§ **Material erkunden**:
1 - Wie viele Mitarbeiter mehr würde die Lübecker Berufsfeuerwehr laut dem Text über ihre Arbeitszeit für eine 48-Stunden-Woche brauchen?
2 - Nenne alle verschiedenen Zahlen, die im Text über die Arbeitszeit der Lübecker Berufsfeuerwehr in Ziffern geschrieben stehen.
3 - Führe den Text über die Arbeitszeit der Lübecker Berufsfeuerwehr nach seinem letzten Satz fort.

§ **Gezeigter Text**:
Das letzte Mittel, das eine Berufsfeuerwehr einsetzen kann, ist nicht Streik, sondern Klage.
So weit scheint es jetzt zu sein.
Seit langem warten die Jungs und Mädels (es werden doch wohl auch ein paar Personen weiblichen Geschlechts dabei sein) der Lübecker Berufsfeuerwehr auf Entlastung.
13 Mitarbeiter mehr – das würde bedeuten, daß die Feuerwehrleute keine 54-Stunden-Woche mehr hätten, sondern eine 48-Stunden-Woche.
Immer noch eine ganze Menge. Offenbar hält man eine so hohe Zahl für zumutbar, weil für Feuerwehrleute ein Großteil der Arbeitszeit erfahrungsgemäß Wartezeit ist.
Na, jedenfalls ist die Zahl 48 dennoch stattlich.
Und sie ist eben der von der EU festgelegte Grenzwert.

§ **Untersuchte Daten**:
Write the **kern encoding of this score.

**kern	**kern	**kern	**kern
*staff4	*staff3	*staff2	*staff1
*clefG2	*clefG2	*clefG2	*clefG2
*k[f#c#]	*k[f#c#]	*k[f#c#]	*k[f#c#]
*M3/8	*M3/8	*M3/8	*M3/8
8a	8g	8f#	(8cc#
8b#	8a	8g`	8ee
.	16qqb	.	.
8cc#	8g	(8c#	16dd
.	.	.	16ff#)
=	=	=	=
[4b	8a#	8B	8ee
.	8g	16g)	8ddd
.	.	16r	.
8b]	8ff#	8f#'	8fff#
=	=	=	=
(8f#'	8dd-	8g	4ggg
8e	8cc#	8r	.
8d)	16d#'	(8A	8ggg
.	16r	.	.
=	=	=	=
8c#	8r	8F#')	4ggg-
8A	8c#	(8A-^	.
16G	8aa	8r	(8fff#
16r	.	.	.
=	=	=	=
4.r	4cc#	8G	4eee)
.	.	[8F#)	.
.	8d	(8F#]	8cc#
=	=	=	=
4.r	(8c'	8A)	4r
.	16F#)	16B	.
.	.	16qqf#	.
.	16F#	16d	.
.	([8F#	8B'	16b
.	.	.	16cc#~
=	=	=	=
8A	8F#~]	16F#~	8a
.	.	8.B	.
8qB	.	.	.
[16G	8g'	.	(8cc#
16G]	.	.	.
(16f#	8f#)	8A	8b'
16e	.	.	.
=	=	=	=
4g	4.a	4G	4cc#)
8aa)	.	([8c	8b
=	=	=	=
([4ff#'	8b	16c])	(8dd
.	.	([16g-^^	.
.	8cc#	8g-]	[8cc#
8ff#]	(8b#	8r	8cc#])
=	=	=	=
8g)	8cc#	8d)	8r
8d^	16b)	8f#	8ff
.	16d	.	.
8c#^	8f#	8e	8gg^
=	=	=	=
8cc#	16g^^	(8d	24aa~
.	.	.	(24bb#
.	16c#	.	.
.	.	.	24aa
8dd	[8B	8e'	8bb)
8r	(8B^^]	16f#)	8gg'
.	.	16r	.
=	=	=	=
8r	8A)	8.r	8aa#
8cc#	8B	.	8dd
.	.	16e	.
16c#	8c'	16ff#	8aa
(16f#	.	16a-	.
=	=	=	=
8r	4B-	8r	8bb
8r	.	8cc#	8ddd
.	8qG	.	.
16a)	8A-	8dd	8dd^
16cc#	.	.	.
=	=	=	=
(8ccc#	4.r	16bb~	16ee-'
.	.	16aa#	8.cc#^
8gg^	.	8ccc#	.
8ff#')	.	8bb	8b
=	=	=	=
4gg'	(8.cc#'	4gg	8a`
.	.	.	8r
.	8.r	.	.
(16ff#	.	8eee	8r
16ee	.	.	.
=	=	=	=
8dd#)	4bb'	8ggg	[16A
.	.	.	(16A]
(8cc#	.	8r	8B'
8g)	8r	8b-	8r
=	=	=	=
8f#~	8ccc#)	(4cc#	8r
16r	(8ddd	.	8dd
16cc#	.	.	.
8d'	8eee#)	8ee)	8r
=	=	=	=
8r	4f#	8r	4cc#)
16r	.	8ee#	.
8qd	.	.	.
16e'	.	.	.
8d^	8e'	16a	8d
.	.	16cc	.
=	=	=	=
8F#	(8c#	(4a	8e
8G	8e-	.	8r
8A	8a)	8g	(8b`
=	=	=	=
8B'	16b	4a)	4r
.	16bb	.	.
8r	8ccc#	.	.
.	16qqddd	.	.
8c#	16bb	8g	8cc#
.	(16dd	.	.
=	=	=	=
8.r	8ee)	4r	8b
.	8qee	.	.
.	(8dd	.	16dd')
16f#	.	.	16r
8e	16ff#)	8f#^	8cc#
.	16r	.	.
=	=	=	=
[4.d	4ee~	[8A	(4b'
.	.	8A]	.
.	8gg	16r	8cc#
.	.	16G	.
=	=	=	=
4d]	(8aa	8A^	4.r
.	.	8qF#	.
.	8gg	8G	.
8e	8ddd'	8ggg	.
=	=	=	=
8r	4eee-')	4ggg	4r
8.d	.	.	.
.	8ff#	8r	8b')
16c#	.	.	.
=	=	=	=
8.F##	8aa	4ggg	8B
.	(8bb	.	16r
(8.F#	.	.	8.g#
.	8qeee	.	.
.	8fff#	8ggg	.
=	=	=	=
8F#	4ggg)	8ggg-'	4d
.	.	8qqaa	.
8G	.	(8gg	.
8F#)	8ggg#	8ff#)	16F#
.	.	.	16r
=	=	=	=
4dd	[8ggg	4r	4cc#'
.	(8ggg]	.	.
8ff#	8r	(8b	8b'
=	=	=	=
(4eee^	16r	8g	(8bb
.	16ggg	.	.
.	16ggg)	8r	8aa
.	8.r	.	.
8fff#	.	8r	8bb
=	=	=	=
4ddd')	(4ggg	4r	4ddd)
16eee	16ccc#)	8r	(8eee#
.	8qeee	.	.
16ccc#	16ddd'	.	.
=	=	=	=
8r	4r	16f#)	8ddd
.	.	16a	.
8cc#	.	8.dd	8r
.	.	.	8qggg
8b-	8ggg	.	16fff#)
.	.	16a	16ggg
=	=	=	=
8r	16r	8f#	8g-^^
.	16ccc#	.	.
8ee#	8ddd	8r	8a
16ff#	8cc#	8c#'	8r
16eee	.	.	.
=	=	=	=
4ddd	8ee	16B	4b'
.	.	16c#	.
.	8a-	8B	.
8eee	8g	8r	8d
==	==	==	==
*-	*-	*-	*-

§ **Antworten nach Nummer**:
1 - 13 Mitarbeiter mehr.

2 - 13, 54, 48

3 -
Die Kommune kümmert sich offenbar nicht darum und läßt die Menschen, die unser aller Sicherheit gewährleiten, sechs Stunden extra schuften.
Das ist fahrlässig, denn wenn es gilt, Menschenleben zu retten, dann sind wohl kaum Leute gefragt, die überarbeitet und müde sind.
Insofern erinnert das an die Diskussion um die Schichten der Ärzte in bundesdeutschen Krankenhäusern.
Die Feuerwehrleute unserer Stadt haben jedenfalls recht.
Und sie haben, wenn nicht alles täuscht, das Recht auf ihrer Seite.
Warum also sollte sich die Kommune auf einen Prozeß einlassen?